(Dataset entries)
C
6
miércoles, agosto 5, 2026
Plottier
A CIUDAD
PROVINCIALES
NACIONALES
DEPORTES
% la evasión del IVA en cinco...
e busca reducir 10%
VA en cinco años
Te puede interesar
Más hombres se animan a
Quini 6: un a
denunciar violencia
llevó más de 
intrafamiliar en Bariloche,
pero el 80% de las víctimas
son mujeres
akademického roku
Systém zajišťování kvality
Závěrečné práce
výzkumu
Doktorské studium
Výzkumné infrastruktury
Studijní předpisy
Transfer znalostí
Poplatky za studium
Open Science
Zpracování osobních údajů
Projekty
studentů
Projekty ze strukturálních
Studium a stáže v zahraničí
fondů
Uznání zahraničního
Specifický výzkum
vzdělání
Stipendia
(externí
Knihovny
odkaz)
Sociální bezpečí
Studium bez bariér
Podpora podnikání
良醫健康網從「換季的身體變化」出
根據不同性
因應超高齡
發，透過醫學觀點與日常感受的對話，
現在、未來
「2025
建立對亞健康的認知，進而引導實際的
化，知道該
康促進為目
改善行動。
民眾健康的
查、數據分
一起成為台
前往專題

● **To do**
Each line above should be reproduced exactly, with nothing omitted.

● **Task response**
C
6
miércoles, agosto 5, 2026
Plottier
A CIUDAD
PROVINCIALES
NACIONALES
DEPORTES
% la evasión del IVA en cinco...
e busca reducir 10%
VA en cinco años
Te puede interesar
Más hombres se animan a
Quini 6: un a
denunciar violencia
llevó más de 
intrafamiliar en Bariloche,
pero el 80% de las víctimas
son mujeres
akademického roku
Systém zajišťování kvality
Závěrečné práce
výzkumu
Doktorské studium
Výzkumné infrastruktury
Studijní předpisy
Transfer znalostí
Poplatky za studium
Open Science
Zpracování osobních údajů
Projekty
studentů
Projekty ze strukturálních
Studium a stáže v zahraničí
fondů
Uznání zahraničního
Specifický výzkum
vzdělání
Stipendia
(externí
Knihovny
odkaz)
Sociální bezpečí
Studium bez bariér
Podpora podnikání
良醫健康網從「換季的身體變化」出
根據不同性
因應超高齡
發，透過醫學觀點與日常感受的對話，
現在、未來
「2025
建立對亞健康的認知，進而引導實際的
化，知道該
康促進為目
改善行動。
民眾健康的
查、數據分
一起成為台
前往專題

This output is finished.